Segment Start: The records
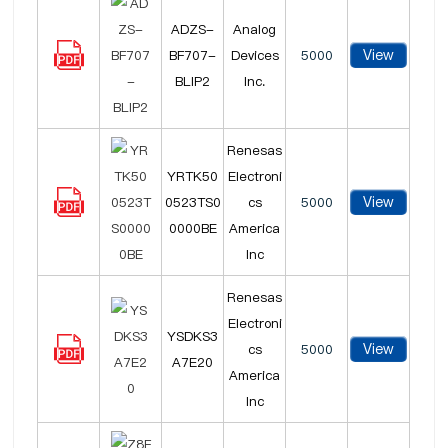
ADZS-
Analog
View
BF707-
Devices
5000
BLIP2
Inc.
Renesas
YRTK50
Electroni
View
0523TS0
cs
5000
0000BE
America
Inc
Renesas
Electroni
YSDKS3
View
cs
5000
A7E20
America
Inc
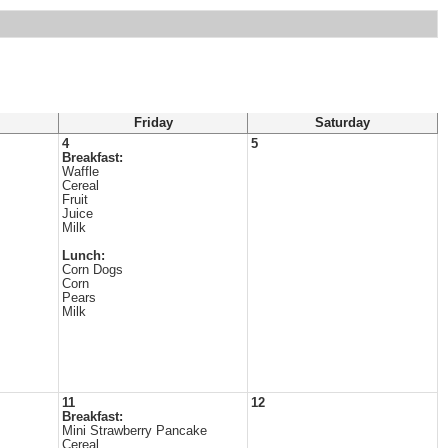
Friday
Saturday
4
5
Breakfast:
Waffle
Cereal
Fruit
Juice
Milk
Lunch:
Corn Dogs
Corn
Pears
Milk
11
12
Breakfast:
Mini Strawberry Pancake
Cereal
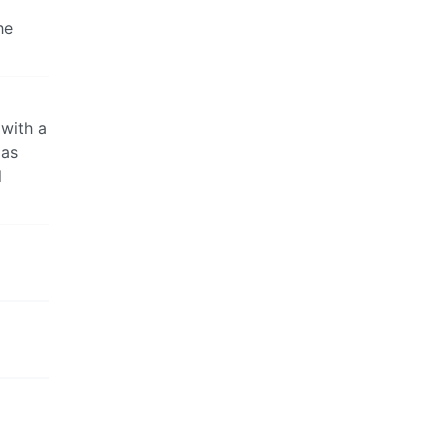
he
 with a
 as
l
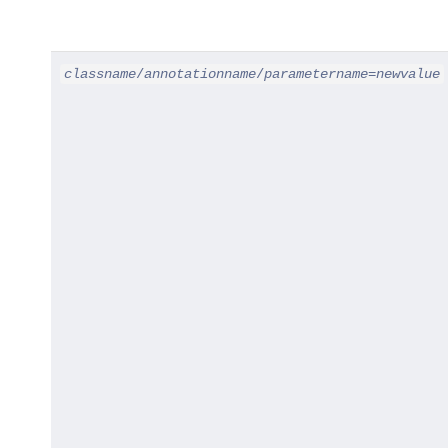
classname
/
annotationname
/
parametername
=
newvalue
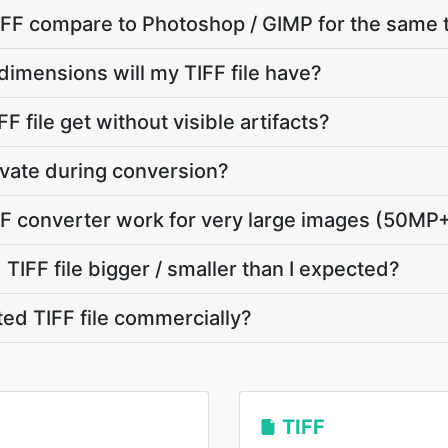
FF compare to Photoshop / GIMP for the same 
dimensions will my TIFF file have?
F file get without visible artifacts?
ivate during conversion?
F converter work for very large images (50MP
IFF file bigger / smaller than I expected?
ted TIFF file commercially?
TIFF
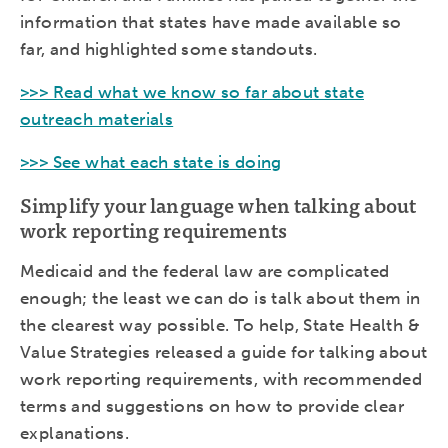
information that states have made available so
far, and highlighted some standouts.
>>> Read what we know so far about state
outreach materials
>>> See what each state is doing
Simplify your language when talking about
work reporting requirements
Medicaid and the federal law are complicated
enough; the least we can do is talk about them in
the clearest way possible. To help, State Health &
Value Strategies released a guide for talking about
work reporting requirements, with recommended
terms and suggestions on how to provide clear
explanations.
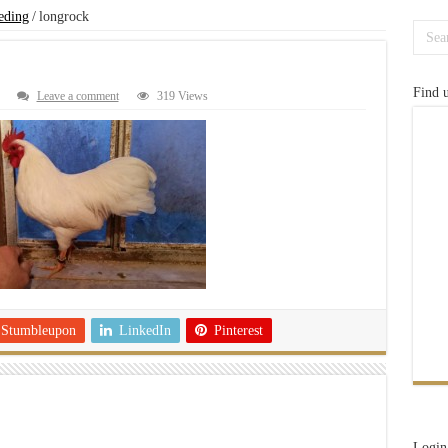
eding
/
longrock
Find 
Leave a comment
319 Views
Stumbleupon
LinkedIn
Pinterest
Login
Segment End: The records
- What you should do: Every line above should be returned exactly; the pictures stay out.

- Solution:
ADZS-
Analog
View
BF707-
Devices
5000
BLIP2
Inc.
Renesas
YRTK50
Electroni
View
0523TS0
cs
5000
0000BE
America
Inc
Renesas
Electroni
YSDKS3
View
cs
5000
A7E20
America
Inc
Friday
Saturday
4
5
Breakfast:
Waffle
Cereal
Fruit
Juice
Milk
Lunch:
Corn Dogs
Corn
Pears
Milk
11
12
Breakfast:
Mini Strawberry Pancake
Cereal
he
 with a
 as
l
classname
/
annotationname
/
parametername
=
newvalue
FF compare to Photoshop / GIMP for the same 
dimensions will my TIFF file have?
F file get without visible artifacts?
ivate during conversion?
F converter work for very large images (50MP
IFF file bigger / smaller than I expected?
ted TIFF file commercially?
TIFF
information that states have made available so
far, and highlighted some standouts.
>>> Read what we know so far about state
outreach materials
>>> See what each state is doing
Simplify your language when talking about
work reporting requirements
Medicaid and the federal law are complicated
enough; the least we can do is talk about them in
the clearest way possible. To help, State Health &
Value Strategies released a guide for talking about
work reporting requirements, with recommended
terms and suggestions on how to provide clear
explanations.
eding
/
longrock
Find 
Leave a comment
319 Views
Stumbleupon
LinkedIn
Pinterest
Login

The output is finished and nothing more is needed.